# [Task details]
Could you format the part of the source text below that opens with the line containing "# Organizational unit" and closes with the line containing "As you can see, we" as a Markdown table with two columns, Number and Line? Skip any blank lines.
::: Input records :::
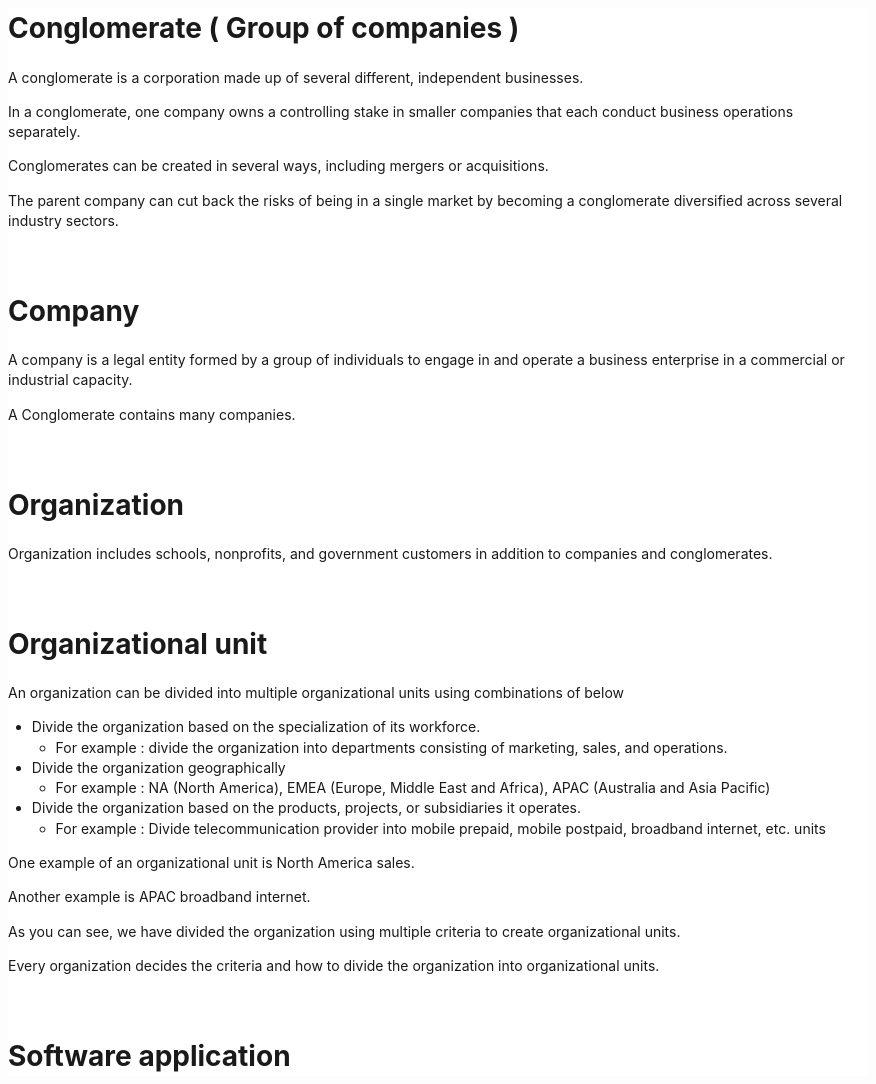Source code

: # Conglomerate ( Group of companies )

A conglomerate is a corporation made up of several different, independent businesses.

In a conglomerate, one company owns a controlling stake in smaller companies that each conduct business operations separately.

Conglomerates can be created in several ways, including mergers or acquisitions.

The parent company can cut back the risks of being in a single market by becoming a conglomerate diversified across several industry sectors.
<br><br>

# Company

A company is a legal entity formed by a group of individuals to engage in and operate a business enterprise in a commercial or industrial capacity.

A Conglomerate contains many companies.
<br><br>

# Organization
Organization includes schools, nonprofits, and government customers in addition to companies and conglomerates.
<br><br>

# Organizational unit
An organization can be divided into multiple organizational units using combinations of below
- Divide the organization based on the specialization of its workforce.
    - For example : divide the organization into departments consisting of marketing, sales, and operations.
- Divide the organization geographically
    - For example : NA (North America), EMEA (Europe, Middle East and Africa), APAC (Australia and Asia Pacific)
- Divide the organization based on the products, projects, or subsidiaries it operates.
    - For example : Divide telecommunication provider into mobile prepaid, mobile postpaid, broadband internet, etc. units

One example of an organizational unit is North America sales. 

Another example is APAC broadband internet.

As you can see, we have divided the organization using multiple criteria to create organizational units.

Every organization decides the criteria and how to divide the organization into organizational units.
<br><br>

# Software application
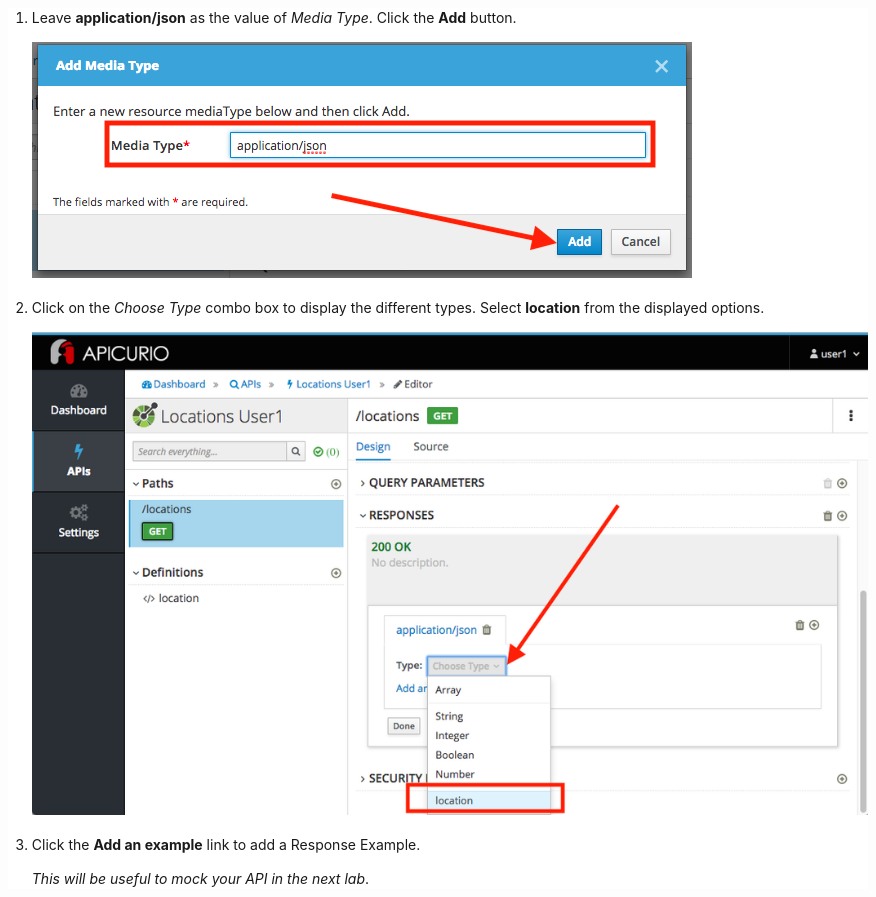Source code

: 1. Leave **application/json** as the value of *Media Type*. Click the **Add** button.

    ![design-media-json](images/design-14.png "Media Type JSON")

1. Click on the *Choose Type* combo box to display the different types. Select **location** from the displayed options.

    ![design-location-type](images/design-18.png "Location Type")

1. Click the **Add an example** link to add a Response Example. 

    *This will be useful to mock your API in the next lab*.
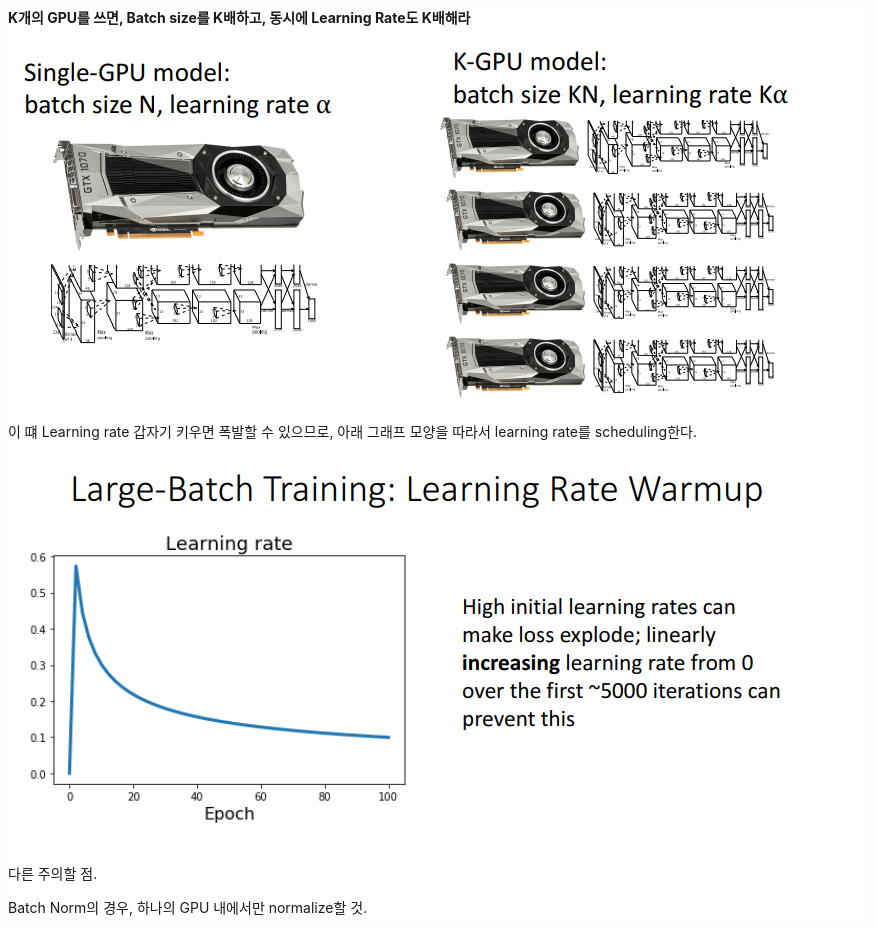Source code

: **K개의 GPU를 쓰면, Batch size를 K배하고, 동시에 Learning Rate도 K배해라**

![Untitled](Lecture%2011%20Training%20Neural%20Network%202%209a1cc13c98e24612996595a1a324e1b4/Untitled%2041.png)

이 떄 Learning rate 갑자기 키우면 폭발할 수 있으므로, 아래 그래프 모양을 따라서 learning rate를 scheduling한다.

![Untitled](Lecture%2011%20Training%20Neural%20Network%202%209a1cc13c98e24612996595a1a324e1b4/Untitled%2042.png)

다른 주의할 점.

Batch Norm의 경우, 하나의 GPU 내에서만 normalize할 것.
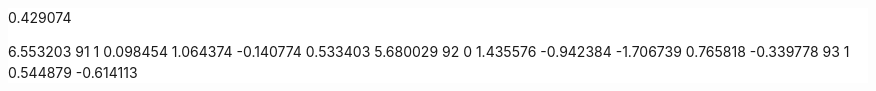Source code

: 0.429074
</td>
<td>
6.553203
</td>
</tr>
<tr>
<th>
91
</th>
<td>
1
</td>
<td>
0.098454
</td>
<td>
1.064374
</td>
<td>
-0.140774
</td>
<td>
0.533403
</td>
<td>
5.680029
</td>
</tr>
<tr>
<th>
92
</th>
<td>
0
</td>
<td>
1.435576
</td>
<td>
-0.942384
</td>
<td>
-1.706739
</td>
<td>
0.765818
</td>
<td>
-0.339778
</td>
</tr>
<tr>
<th>
93
</th>
<td>
1
</td>
<td>
0.544879
</td>
<td>
-0.614113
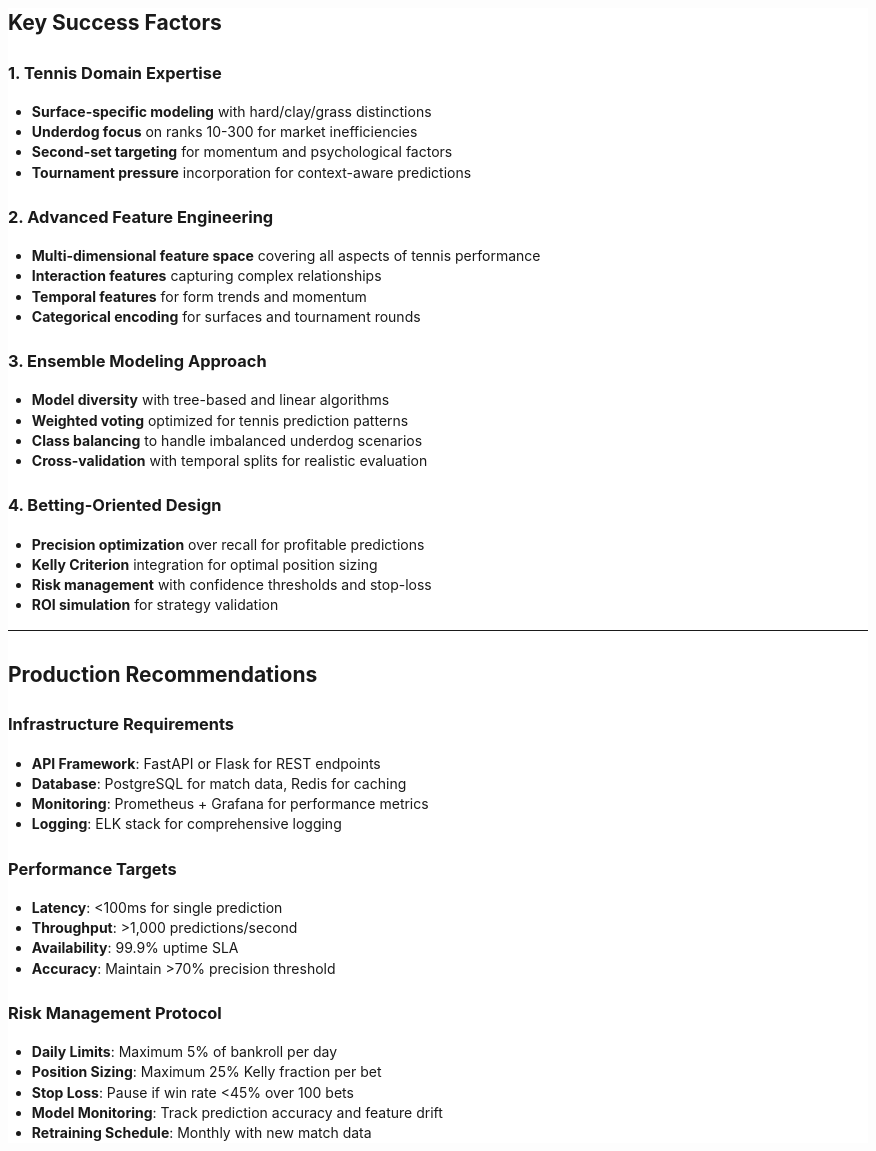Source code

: 
## Key Success Factors

### 1. Tennis Domain Expertise
- **Surface-specific modeling** with hard/clay/grass distinctions
- **Underdog focus** on ranks 10-300 for market inefficiencies
- **Second-set targeting** for momentum and psychological factors
- **Tournament pressure** incorporation for context-aware predictions

### 2. Advanced Feature Engineering
- **Multi-dimensional feature space** covering all aspects of tennis performance
- **Interaction features** capturing complex relationships
- **Temporal features** for form trends and momentum
- **Categorical encoding** for surfaces and tournament rounds

### 3. Ensemble Modeling Approach
- **Model diversity** with tree-based and linear algorithms
- **Weighted voting** optimized for tennis prediction patterns
- **Class balancing** to handle imbalanced underdog scenarios
- **Cross-validation** with temporal splits for realistic evaluation

### 4. Betting-Oriented Design
- **Precision optimization** over recall for profitable predictions
- **Kelly Criterion** integration for optimal position sizing
- **Risk management** with confidence thresholds and stop-loss
- **ROI simulation** for strategy validation

---

## Production Recommendations

### Infrastructure Requirements
- **API Framework**: FastAPI or Flask for REST endpoints
- **Database**: PostgreSQL for match data, Redis for caching
- **Monitoring**: Prometheus + Grafana for performance metrics
- **Logging**: ELK stack for comprehensive logging

### Performance Targets
- **Latency**: <100ms for single prediction
- **Throughput**: >1,000 predictions/second
- **Availability**: 99.9% uptime SLA
- **Accuracy**: Maintain >70% precision threshold

### Risk Management Protocol
- **Daily Limits**: Maximum 5% of bankroll per day
- **Position Sizing**: Maximum 25% Kelly fraction per bet
- **Stop Loss**: Pause if win rate <45% over 100 bets
- **Model Monitoring**: Track prediction accuracy and feature drift
- **Retraining Schedule**: Monthly with new match data
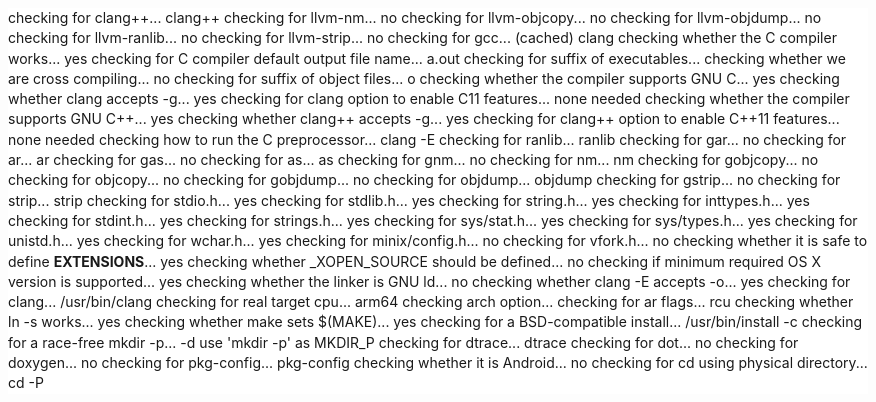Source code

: checking for clang++... clang++
checking for llvm-nm... no
checking for llvm-objcopy... no
checking for llvm-objdump... no
checking for llvm-ranlib... no
checking for llvm-strip... no
checking for gcc... (cached) clang
checking whether the C compiler works... yes
checking for C compiler default output file name... a.out
checking for suffix of executables... 
checking whether we are cross compiling... no
checking for suffix of object files... o
checking whether the compiler supports GNU C... yes
checking whether clang accepts -g... yes
checking for clang option to enable C11 features... none needed
checking whether the compiler supports GNU C++... yes
checking whether clang++ accepts -g... yes
checking for clang++ option to enable C++11 features... none needed
checking how to run the C preprocessor... clang -E
checking for ranlib... ranlib
checking for gar... no
checking for ar... ar
checking for gas... no
checking for as... as
checking for gnm... no
checking for nm... nm
checking for gobjcopy... no
checking for objcopy... no
checking for gobjdump... no
checking for objdump... objdump
checking for gstrip... no
checking for strip... strip
checking for stdio.h... yes
checking for stdlib.h... yes
checking for string.h... yes
checking for inttypes.h... yes
checking for stdint.h... yes
checking for strings.h... yes
checking for sys/stat.h... yes
checking for sys/types.h... yes
checking for unistd.h... yes
checking for wchar.h... yes
checking for minix/config.h... no
checking for vfork.h... no
checking whether it is safe to define __EXTENSIONS__... yes
checking whether _XOPEN_SOURCE should be defined... no
checking if minimum required OS X version is supported... yes
checking whether the linker is GNU ld... no
checking whether clang -E accepts -o... yes
checking for clang... /usr/bin/clang
checking for real target cpu... arm64
checking arch option... 
checking for ar flags... rcu
checking whether ln -s works... yes
checking whether make sets $(MAKE)... yes
checking for a BSD-compatible install... /usr/bin/install -c
checking for a race-free mkdir -p...  -d
use 'mkdir -p' as MKDIR_P
checking for dtrace... dtrace
checking for dot... no
checking for doxygen... no
checking for pkg-config... pkg-config
checking whether it is Android... no
checking for cd using physical directory... cd -P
:::
# [Written solution]
| Number | Line |
|---|---|
| 1 | # Organizational unit |
| 2 | An organization can be divided into multiple organizational units using combinations of below |
| 3 | - Divide the organization based on the specialization of its workforce. |
| 4 |     - For example : divide the organization into departments consisting of marketing, sales, and operations. |
| 5 | - Divide the organization geographically |
| 6 |     - For example : NA (North America), EMEA (Europe, Middle East and Africa), APAC (Australia and Asia Pacific) |
| 7 | - Divide the organization based on the products, projects, or subsidiaries it operates. |
| 8 |     - For example : Divide telecommunication provider into mobile prepaid, mobile postpaid, broadband internet, etc. units |
| 9 | One example of an organizational unit is North America sales.  |
| 10 | Another example is APAC broadband internet. |
| 11 | As you can see, we have divided the organization using multiple criteria to create organizational units. |